Florida Mortgage | Real Estate, Investment and your Primary Residence
By David A. Podgursky, MBA • Dec 13th, 2007 • Category: ResidentialDiversify Diversify Diversify… that’s the mantra of today’s Financial Planner. Many people disagree with that quote – big notable investors like Trump, Buffett etc…
But that’s what we’re taught… diversification reduces risk and increases return over the long term.
But … when we’re talking about our Primary Residences and diversification, are traditional Financial Advisors barking up the wrong tree??
Most traditional Financial Advisors are eager to get you on the path to owning your house outright.

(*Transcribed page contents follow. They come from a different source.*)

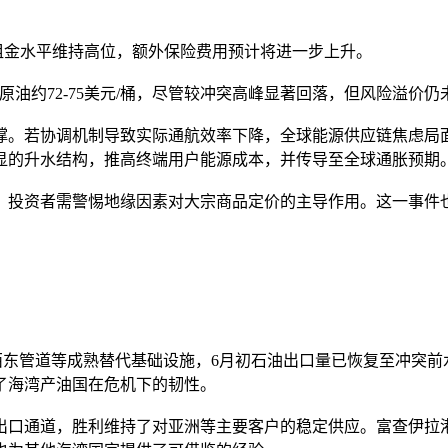
租金水平维持高位，额外保险费用预计将进一步上升。
特原油约72-75美元/桶，尽管较冲突高峰显著回落，但风险溢价
撑。若协调机制导致实际通航效率下降，全球能源供应链焦虑局
显的升水结构，推高终端用户能源成本，并传导至全球通胀预期
，投资者需警惕地缘因素对大宗商品定价的主导作用。这一事件
管道等成熟替代基础设施，6月初石油出口量已恢复至冲突前水平的
了海湾产油国在危机下的韧性。
出口通道，胜利维持了对亚洲等主要客户的稳定供应。富查伊拉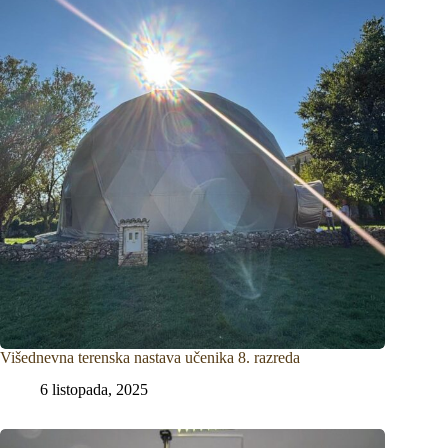
Višednevna terenska nastava učenika 8. razreda
6 listopada, 2025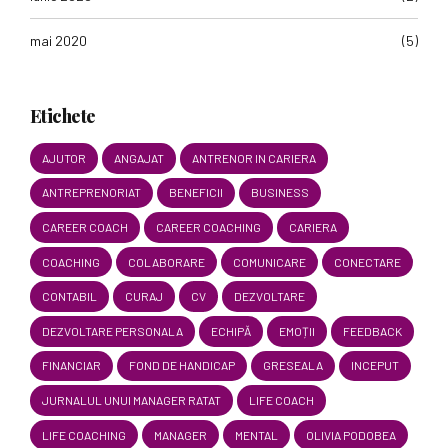
mai 2020
(5)
Etichete
AJUTOR
ANGAJAT
ANTRENOR IN CARIERA
ANTREPRENORIAT
BENEFICII
BUSINESS
CAREER COACH
CAREER COACHING
CARIERA
COACHING
COLABORARE
COMUNICARE
CONECTARE
CONTABIL
CURAJ
CV
DEZVOLTARE
DEZVOLTARE PERSONALA
ECHIPĂ
EMOȚII
FEEDBACK
FINANCIAR
FOND DE HANDICAP
GRESEALA
INCEPUT
JURNALUL UNUI MANAGER RATAT
LIFE COACH
LIFE COACHING
MANAGER
MENTAL
OLIVIA PODOBEA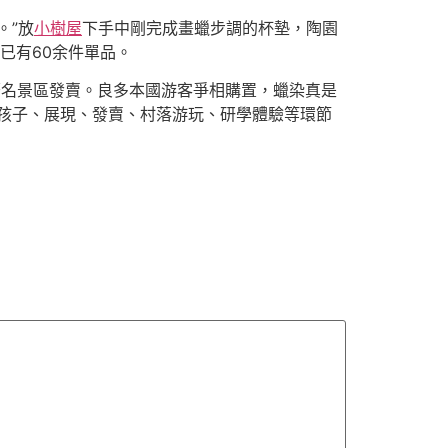
。”放
小樹屋
下手中剛完成畫蠟步調的杯墊，陶園
已有60余件單品。
著名景區發賣。良多本國游客爭相購置，蠟染真是
孩子、展現、發賣、村落游玩、研學體驗等環節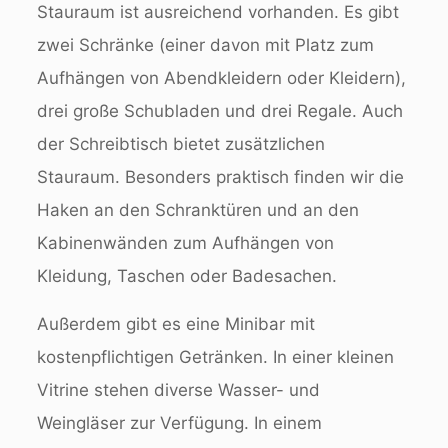
Stauraum ist ausreichend vorhanden. Es gibt
zwei Schränke (einer davon mit Platz zum
Aufhängen von Abendkleidern oder Kleidern),
drei große Schubladen und drei Regale. Auch
der Schreibtisch bietet zusätzlichen
Stauraum. Besonders praktisch finden wir die
Haken an den Schranktüren und an den
Kabinenwänden zum Aufhängen von
Kleidung, Taschen oder Badesachen.
Außerdem gibt es eine Minibar mit
kostenpflichtigen Getränken. In einer kleinen
Vitrine stehen diverse Wasser- und
Weingläser zur Verfügung. In einem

They have all sorts of ways to teach you how to scrimp and save so that when you are in your 50’s and 60’s you have paid off your house.
But… what exactly is the advantage of paying off your house?
If their mantra is "Diversify Diversify Diversify" yet in another breath they say, "No Mortgage, No Mortgage, No Mortgage" then aren’t they contradicting themselves??
Let me tell you why they are!
Because they are essentially telling you that you need to take a large portion of your potential retirement funds… your nest egg… and sink those funds into an illiquid asset.
These are funds that should be there for you in retirement…but instead this large sum of money (see your Truth In Lending of your Mortgage Application to see how much money we’re actually talking about) is funneled into your house where you cannot use it.
Sure – you can get a HELOC (aka Equity Line)… or one of those backwards thingies that will be outlawed in coming years… but why not have the money outside of the house in the first place where you can access it AND earn interest on it?
Yes… earn interest.
You’re spending interest when you have a mortgage so why not earn interest with the money you would have used to pay down the mortgage??
Isn’t that a Win-Win?
Think of it…sometime in the future when you need money for something big – like an emergency or to finally replace that old car that just passed away right before you could pass it on to your grandson… and you have worked a long time to make that money. Then you have to call someone like me and I have to tell you how much it will COST YOU to access your money!
Holy Smokes!! You never thought of it that way??
Well… that’s the way traditionalists don’t want you to think… that’s the way people that subscribe to Depression-era Economics don’t want you to think.
After the Depression, the banks had to figure a way to make mortgages safer for THEIR money, not yours… they figured how to get you to pay them all their money back plus gobs of interest. But how does that benefit YOU?
I say it doesn’t. Separation of your Assets is important. It is Diversification at its finest. Separate your Equity aka Cash from your house and invest it elsewhere. Letting it pile up in house isn’t making the house worth more! But the cash itself will be worth more as it accrues interest outside of the house.
Think of it… the house appreciates with the market and your money appreciates in an outside investment. Diversification has just made you extra money!
That money is just what you’ll need when you decide it is time to leave the kids in the Snowy Midwest and become a full time resident of Sunny Florida!